Guilford County Commissioner James Upchurch’s term on the Board of Commissioners doesn’t expire until late 2024, but he said this week that he won’t be running again for a second term as a commissioner.
He said he feels like he’s accomplished what he wanted to for the county.
“Everything I was going to do, I did,” Upchurch said this week.
He said he ran with a slate of items and concerns and said that those have largely been addressed.
He said two things he’d hoped to get done when he ran were get more money to the schools and provide some financial help for the renovation of downtown High Point. Some county residents consider that two areas where previous Board of Commissioners dropped the ball.

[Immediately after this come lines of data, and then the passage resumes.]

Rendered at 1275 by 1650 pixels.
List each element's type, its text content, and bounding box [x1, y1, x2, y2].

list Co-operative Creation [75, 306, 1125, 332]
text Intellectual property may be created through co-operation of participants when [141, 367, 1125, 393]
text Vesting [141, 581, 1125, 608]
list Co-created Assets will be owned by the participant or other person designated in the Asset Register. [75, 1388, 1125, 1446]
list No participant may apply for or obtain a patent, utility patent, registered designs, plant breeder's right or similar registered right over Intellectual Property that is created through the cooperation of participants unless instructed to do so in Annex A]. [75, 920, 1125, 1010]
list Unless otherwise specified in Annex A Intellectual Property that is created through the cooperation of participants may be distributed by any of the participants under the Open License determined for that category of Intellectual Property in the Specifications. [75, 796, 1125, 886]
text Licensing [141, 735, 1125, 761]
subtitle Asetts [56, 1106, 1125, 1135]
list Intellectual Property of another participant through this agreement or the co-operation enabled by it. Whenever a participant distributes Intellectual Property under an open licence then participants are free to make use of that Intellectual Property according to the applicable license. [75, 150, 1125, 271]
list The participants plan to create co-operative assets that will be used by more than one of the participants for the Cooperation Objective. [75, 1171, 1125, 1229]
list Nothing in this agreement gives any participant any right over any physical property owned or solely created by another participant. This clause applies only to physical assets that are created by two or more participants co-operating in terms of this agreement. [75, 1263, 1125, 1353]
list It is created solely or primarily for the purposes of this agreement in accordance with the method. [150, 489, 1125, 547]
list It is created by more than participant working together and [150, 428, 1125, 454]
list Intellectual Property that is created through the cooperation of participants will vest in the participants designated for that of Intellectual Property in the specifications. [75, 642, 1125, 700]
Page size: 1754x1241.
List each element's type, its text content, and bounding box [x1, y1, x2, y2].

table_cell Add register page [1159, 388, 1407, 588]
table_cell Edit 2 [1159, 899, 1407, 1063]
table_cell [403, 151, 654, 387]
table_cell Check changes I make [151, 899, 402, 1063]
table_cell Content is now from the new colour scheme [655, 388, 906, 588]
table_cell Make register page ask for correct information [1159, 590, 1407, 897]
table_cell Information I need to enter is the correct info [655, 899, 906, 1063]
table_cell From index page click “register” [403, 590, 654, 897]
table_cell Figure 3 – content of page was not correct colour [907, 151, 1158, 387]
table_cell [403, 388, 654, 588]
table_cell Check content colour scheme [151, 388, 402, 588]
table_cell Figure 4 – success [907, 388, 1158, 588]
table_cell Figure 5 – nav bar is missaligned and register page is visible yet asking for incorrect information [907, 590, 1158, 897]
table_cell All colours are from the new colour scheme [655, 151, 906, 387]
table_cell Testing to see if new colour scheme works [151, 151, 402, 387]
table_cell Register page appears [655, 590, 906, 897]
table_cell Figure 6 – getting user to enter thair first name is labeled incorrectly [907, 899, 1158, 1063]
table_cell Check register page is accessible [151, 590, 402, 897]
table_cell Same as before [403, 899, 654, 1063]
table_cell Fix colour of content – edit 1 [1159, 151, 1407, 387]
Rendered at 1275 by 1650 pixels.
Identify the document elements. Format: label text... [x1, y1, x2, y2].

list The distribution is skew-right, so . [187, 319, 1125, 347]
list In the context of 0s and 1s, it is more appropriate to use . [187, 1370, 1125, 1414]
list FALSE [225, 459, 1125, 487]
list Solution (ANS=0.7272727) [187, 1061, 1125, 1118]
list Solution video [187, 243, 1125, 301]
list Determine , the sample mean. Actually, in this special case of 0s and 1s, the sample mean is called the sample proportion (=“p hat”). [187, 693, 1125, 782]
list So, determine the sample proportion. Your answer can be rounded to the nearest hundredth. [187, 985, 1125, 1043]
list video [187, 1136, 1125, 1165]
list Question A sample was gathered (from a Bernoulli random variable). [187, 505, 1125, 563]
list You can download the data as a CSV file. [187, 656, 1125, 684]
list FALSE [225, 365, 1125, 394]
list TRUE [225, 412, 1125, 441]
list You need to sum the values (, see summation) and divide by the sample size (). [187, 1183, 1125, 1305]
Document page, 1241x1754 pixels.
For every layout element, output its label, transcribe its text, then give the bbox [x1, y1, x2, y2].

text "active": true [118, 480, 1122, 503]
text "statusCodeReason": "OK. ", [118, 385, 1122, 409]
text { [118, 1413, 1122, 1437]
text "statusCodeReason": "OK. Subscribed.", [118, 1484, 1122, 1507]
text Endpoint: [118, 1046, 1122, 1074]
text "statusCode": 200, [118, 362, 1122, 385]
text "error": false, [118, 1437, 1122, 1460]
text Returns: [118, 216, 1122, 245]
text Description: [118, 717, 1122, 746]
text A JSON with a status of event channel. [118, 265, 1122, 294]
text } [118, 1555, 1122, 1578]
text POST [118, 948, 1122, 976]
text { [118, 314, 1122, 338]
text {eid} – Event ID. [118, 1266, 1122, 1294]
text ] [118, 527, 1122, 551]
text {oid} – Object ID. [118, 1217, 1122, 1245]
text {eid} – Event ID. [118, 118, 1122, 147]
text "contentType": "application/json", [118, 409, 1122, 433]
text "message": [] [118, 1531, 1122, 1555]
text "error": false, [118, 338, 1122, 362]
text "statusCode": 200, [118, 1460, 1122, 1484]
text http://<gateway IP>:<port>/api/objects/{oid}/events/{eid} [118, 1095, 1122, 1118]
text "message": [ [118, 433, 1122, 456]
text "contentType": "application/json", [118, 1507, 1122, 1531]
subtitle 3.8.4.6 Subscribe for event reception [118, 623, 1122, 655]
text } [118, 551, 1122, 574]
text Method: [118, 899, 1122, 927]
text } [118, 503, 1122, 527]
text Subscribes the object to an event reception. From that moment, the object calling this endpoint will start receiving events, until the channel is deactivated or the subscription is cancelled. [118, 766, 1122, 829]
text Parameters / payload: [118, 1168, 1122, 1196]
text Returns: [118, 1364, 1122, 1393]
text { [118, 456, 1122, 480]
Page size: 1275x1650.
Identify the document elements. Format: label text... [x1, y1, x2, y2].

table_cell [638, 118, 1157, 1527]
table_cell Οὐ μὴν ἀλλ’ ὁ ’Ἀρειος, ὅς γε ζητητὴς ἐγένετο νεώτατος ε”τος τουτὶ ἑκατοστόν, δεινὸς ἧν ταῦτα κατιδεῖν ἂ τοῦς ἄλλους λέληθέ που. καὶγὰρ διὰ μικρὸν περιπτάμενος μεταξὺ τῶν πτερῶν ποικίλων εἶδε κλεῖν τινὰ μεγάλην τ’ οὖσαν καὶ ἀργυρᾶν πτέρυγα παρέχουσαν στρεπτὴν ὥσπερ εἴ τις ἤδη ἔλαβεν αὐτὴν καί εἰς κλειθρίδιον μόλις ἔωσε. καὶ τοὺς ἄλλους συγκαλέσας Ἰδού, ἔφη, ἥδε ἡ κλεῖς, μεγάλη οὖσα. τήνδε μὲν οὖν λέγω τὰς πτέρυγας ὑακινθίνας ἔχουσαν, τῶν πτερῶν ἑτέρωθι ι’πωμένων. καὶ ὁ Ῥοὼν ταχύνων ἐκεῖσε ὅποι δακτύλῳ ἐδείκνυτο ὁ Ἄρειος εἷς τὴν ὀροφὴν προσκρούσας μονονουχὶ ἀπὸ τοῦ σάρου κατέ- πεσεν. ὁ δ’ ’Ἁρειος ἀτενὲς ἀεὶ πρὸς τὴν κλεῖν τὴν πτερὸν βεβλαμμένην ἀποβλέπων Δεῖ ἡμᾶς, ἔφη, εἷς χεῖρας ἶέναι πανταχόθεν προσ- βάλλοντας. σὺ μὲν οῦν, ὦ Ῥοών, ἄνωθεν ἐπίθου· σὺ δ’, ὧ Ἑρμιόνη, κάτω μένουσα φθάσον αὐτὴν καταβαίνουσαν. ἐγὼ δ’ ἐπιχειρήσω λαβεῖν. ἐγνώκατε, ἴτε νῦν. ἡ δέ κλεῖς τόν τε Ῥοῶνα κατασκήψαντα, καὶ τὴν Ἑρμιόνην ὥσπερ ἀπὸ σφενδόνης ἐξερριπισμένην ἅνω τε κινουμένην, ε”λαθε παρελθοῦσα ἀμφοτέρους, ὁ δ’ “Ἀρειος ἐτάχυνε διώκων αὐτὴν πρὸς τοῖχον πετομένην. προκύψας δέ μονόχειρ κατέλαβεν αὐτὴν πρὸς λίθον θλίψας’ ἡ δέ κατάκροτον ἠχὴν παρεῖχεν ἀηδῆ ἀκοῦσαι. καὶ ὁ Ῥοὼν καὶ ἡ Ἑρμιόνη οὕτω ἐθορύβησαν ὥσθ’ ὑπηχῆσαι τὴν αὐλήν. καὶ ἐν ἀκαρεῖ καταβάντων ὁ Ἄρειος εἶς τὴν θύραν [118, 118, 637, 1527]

“I also wanted to help make Guilford County government more transparent,” he said, adding that this current board had created a Guilford County Public Relations Department and become much more engaged on social media platforms.
There are other changes Upchurch wanted to see as well that have occurred.
“EMT and paramedic salaries were too low,” he said adding that the county had made progress in that regard.
Upchurch says his decision to not run again as a county commissioner is in no way an indication that he’s getting out of politics. In fact, Upchurch obviously has his eyes on higher political office.
Upchurch currently has one notable action that he alone can claim in the history of the Guilford County Board of Commissioners. At least in the modern era and as well as anyone can remember, there’s never been another Guilford County commissioner who switched parties after being elected. Upchurch was elected by District 6 voters as a Democrat, but about a year into his four-year term, he shocked a lot of his constituents and others by announcing publicly that he had seen the error of his ways and he was changing his party affiliation to Republican.